Segment Start: READING TEXT

The final problem presented in the first chapter of Concrete Mathematics: A Foundation for Computer Science is The Josephus Problem. While the fables of the origin of this problem are entertaining in themselves, the premise itself is simple. We have n objects that are given sequential labels from 1 to n, and arranged in a circle in the same sequence. Starting from the object labeled 1, we are to eliminate every second object until only one object survives. The objective is to determine the label associated with the surviving object.

The Josephus Problem for n = 12 (link to LaTeX source)

As an example, consider the Josephus number J(n) for n = 12, shown in the diagram above. Labels get eliminated in the following sequence:

2, 4, 6, 8, 10, 12, 3, 7, 11, 5, 1

…leaving 9 at the very end.

J(12)=9

In looking for a general solution to this problem, we first observe that the pattern of elimination is slightly different depending on whether n is even or odd. When n is even, the first round eliminates all even numbers. The second round begins again with 1, but with exactly half the original number of objects, but with the labels themselves being larger. We can establish the following relation:

J(2n) = 2J(n)\;-\;1 \tag{1}

When n is odd, the first round again eliminates all even numbers, but the second round begins by eliminating 1. Similar to equation (1), we can establish the following relation:

J(2n + 1) = 2J(n) + 1 \tag{2}

With these recurrence relations established, we can calculate a few sample values of the function and thereby derive a general proposition.

Segment End: READING TEXT

- PROBLEM STATEMENT -
Resume the text on the Josephus Problem, carrying it on from its final sentence.

Segment Start: STUDY MATERIAL

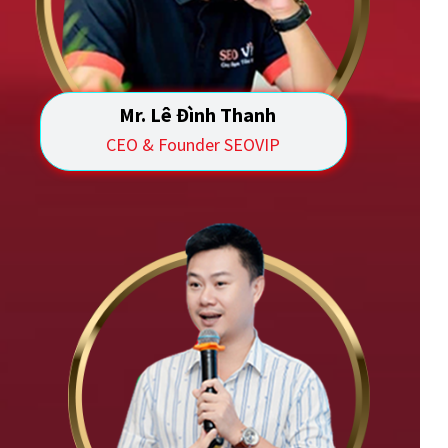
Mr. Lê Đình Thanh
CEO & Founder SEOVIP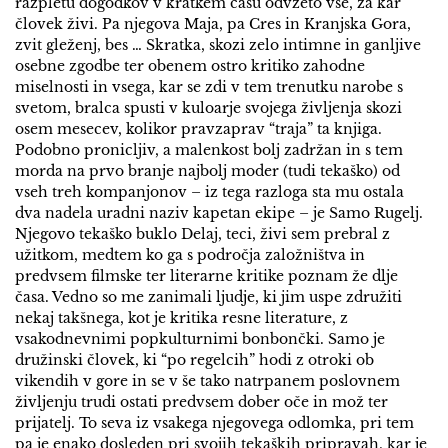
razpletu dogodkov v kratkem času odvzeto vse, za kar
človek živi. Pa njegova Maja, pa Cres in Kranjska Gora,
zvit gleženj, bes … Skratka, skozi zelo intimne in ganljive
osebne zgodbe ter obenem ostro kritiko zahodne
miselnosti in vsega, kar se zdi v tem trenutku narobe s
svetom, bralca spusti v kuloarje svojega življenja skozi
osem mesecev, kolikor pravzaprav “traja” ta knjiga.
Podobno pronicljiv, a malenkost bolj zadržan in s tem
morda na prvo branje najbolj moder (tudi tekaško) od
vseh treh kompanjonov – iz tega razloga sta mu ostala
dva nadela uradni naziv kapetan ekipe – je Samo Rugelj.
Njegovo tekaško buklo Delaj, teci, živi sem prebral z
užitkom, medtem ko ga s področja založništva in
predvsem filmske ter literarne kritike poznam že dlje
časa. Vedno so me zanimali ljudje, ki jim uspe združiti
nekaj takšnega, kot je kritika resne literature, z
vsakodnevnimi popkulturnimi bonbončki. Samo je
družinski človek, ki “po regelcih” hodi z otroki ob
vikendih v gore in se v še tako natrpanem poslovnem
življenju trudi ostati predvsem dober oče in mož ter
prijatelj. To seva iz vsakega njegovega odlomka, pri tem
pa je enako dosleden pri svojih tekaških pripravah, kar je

Segment End: STUDY MATERIAL
Segment Start: STUDY MATERIAL

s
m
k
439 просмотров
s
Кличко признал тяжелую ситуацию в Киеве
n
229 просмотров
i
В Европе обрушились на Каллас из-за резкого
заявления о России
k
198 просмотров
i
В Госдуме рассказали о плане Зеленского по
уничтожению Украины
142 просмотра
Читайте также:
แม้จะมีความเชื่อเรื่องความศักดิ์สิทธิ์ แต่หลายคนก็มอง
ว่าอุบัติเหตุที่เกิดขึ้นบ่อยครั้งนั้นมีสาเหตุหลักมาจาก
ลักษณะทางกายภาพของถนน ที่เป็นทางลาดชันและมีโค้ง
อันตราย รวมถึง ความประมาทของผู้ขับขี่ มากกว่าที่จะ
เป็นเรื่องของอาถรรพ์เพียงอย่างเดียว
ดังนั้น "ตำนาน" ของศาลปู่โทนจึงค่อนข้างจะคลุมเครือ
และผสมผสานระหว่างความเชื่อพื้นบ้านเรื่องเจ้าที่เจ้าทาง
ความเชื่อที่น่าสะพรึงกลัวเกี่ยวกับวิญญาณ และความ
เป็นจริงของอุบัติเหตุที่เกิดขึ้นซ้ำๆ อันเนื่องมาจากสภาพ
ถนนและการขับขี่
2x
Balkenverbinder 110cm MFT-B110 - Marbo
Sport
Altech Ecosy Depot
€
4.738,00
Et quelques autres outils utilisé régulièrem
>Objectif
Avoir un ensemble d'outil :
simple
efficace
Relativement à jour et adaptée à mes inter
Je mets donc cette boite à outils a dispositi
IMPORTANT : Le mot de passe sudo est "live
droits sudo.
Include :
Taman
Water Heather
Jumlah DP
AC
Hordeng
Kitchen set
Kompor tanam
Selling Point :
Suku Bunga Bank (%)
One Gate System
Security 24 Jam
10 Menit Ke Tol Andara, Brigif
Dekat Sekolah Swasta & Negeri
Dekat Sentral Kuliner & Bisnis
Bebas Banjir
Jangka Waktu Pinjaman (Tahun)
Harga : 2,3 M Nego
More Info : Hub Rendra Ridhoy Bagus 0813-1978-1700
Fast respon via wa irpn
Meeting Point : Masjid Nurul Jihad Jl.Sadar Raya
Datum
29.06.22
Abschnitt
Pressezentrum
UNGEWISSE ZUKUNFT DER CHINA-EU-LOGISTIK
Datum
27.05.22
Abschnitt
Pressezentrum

Segment End: STUDY MATERIAL

- TASK RESPONSE -
\begin{aligned}
J(1) &= 1 \\ \\
J(2) &= 1 \\
J(3) &= 3 \\ \\
J(4) &= 1 \\
J(5) &= 3 \\
J(6) &= 5 \\
J(7) &= 7 \\ \\
J(8) &= 1 \\
J(9) &= 3 \\
J(10) &= 5 \\
J(11) &= 7 \\
J(12) &= 9 \\
J(13) &= 11 \\
J(14) &= 13 \\
J(15) &= 15 \\ \\
J(16) &= 1
\end{aligned}
\begin{aligned}
J(2^m + l) &= 2l + 1 & 0 \le m, 0 \le l \lt 2^m \tag{3}
\end{aligned}

Proof (by induction on m)

We already know the value of the function when n=1, which we obtain when m = l = 0.

\begin{aligned}
J(1) = J(2^0 + 0) = 1 \tag{4}
\end{aligned}

Suppose that the proposition is true for some m \ge 0. We want to show that this implies that the proposition is also true for m + 1. To do so, we need to examine two cases separately: (a) when l is even, and (b) when l is odd.

\begin{aligned}
\text{(when $l$ is even)} \\ \\
J \big(2^{m+1}+l\big) &= J \big(2 \cdot [2^m+l/2]\big) \\
                        &= 2 \cdot J (2^m+l/2)-1 \\
                        &= 2 \cdot (2 \cdot l/2 + 1)-1 \\
                        &= 2l + 1 \\
\\
\text{(when $l$ is odd)} \\ \\
J \big(2^{m+1}+l\big) &= J \big(2 \cdot [2^m+(l-1)/2] + 1\big) \\
                        &= 2 \cdot J \big(2^m+(l-1)/2\big) + 1 \\
                        &= 2 \cdot \big(2 \cdot (l-1)/2 + 1\big) + 1 \\
                        &= 2l + 1 \\
\end{aligned}

These results follow from the earlier recurrence equations (1) and (2) and the assertion that the proposition is true for a specific m. Together with the base case in (4), they show that the proposition is indeed true for all m. QED.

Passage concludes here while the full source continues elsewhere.